Briser les murs de glace
Chanteuse du bonheur, infatigable meneuse de revue, comédienne accomplie et reconnue par ses pairs, Line Renaud est une star made in France totalement hors norme, mais pas seulement. On lui doit beaucoup. Elle est une marraine, la fée qui sans relâche s’est battue et se bat encore aujourd’hui pour collecter des fonds au profit de la lutte contre le sida, depuis une époque, le milieu des années 1980, où ce n’était pas très populaire. C’était il y a quarante ans, quand il était encore interdit de faire de la publicité pour les préservatifs, alors qu’on savait qu’ils constituaient la seule barrière connue pour éviter la contamination. Imaginez le travail, le mur de glace qu’elle s’est pris dans les dents.

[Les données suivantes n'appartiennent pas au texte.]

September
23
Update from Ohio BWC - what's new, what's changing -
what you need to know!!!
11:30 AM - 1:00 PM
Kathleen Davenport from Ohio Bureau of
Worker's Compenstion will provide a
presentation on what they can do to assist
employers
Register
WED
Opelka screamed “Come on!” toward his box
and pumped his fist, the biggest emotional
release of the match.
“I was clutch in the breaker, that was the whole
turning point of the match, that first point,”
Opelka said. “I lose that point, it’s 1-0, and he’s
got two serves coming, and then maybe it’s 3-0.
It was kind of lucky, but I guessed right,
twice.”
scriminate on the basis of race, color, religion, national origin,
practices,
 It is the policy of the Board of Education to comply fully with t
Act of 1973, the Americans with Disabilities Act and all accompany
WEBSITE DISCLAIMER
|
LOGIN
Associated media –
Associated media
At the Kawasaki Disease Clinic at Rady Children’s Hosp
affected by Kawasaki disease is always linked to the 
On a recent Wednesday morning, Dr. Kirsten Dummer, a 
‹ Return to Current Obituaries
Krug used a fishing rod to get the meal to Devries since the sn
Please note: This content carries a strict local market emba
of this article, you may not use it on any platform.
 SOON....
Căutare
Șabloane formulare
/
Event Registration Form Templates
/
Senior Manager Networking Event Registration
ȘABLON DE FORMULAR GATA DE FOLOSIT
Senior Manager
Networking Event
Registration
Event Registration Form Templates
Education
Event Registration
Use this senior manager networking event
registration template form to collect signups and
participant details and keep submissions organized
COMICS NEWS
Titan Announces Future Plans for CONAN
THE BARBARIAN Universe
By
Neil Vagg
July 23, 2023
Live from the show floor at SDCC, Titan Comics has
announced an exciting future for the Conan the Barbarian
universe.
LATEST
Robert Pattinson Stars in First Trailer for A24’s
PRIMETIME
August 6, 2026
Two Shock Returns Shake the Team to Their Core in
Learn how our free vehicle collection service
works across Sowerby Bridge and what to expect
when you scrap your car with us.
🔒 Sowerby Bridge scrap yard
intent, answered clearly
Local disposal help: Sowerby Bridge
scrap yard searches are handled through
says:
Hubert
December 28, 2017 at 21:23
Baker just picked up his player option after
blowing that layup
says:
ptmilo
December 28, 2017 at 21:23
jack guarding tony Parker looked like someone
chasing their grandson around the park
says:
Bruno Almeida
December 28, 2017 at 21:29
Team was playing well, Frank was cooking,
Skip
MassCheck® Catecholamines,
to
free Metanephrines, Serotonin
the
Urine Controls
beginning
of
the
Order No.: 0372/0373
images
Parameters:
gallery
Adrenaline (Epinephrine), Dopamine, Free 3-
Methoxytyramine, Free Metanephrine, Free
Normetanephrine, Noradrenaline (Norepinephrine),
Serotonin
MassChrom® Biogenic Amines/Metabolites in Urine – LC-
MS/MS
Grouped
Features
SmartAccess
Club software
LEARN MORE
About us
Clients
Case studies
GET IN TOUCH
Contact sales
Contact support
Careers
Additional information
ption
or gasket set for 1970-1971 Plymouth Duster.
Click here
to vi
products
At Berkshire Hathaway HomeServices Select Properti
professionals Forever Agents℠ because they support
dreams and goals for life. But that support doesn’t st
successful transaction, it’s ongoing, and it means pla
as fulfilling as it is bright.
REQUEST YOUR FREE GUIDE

Mais Line garde en mémoire les bons moments, comme cette bouleversante ovation qui accueillit son entrée sur la scène du Zénith lors du premier Sidaction en 1994. Autant de souvenirs mémorables dont elle parle avec cette extraordinaire modestie qui la caractérise, elle qui se souvient de tout, toujours, avec cette bonne humeur communicative.
Viva Las Vegas
Et l’on commence avec Liberace, monument de gaytitude, ce qui est bien le moins pour fêter les 25 ans de TÊTU. Le pianiste de charme de Las Vegas, musicien virtuose et artiste flamboyant, réputé pour son jeu de scène et ses manteaux en vison à traîne– et qui fut, il y a quelques années, le sujet principal d’un film majeur de Steven Soderbergh –, comptait évidemment parmi les amis de Line Renaud. À l’époque, Jack Warner, patron de la société du même nom, poursuivait notre Line pour lui faire signer avec ses studios un contrat de sept ans.
Pas prête à franchir ce pas ? Pas encore mûre ? Si Line Renaud déclina son offre, tous deux restèrent néanmoins amis, et, en 1955, le producteur se tourna vers “son amie française qui connaît si bien l’Amérique” au moment de sortir en France Sincerely Yours, un film mineur de Gordon Douglass, dont le rôle principal était tenu par Liberace. Problème, si ce dernier était une star XXL aux États- Unis, la France, en revanche, n’en avait jamais entendu parler : “Alors là, j’ai tout déclenché, explique la reine. Jack Warner savait ce qu’il faisait en me sollicitant. J’ai appelé tous les journaux que je connaissais en leur expliquant à quel point Liberace était un génie. Et puis j’ajoutais qu’il avait tant fait pour moi, qu’il avait été tellement sensationnel pendant mon séjour à Vegas que c’était bien le moins que je puisse faire que de lui rendre la pareille, ici, en France. En fait, je ne l’avais jamais rencontré de ma vie”, raconte-t-elle en éclatant de rire.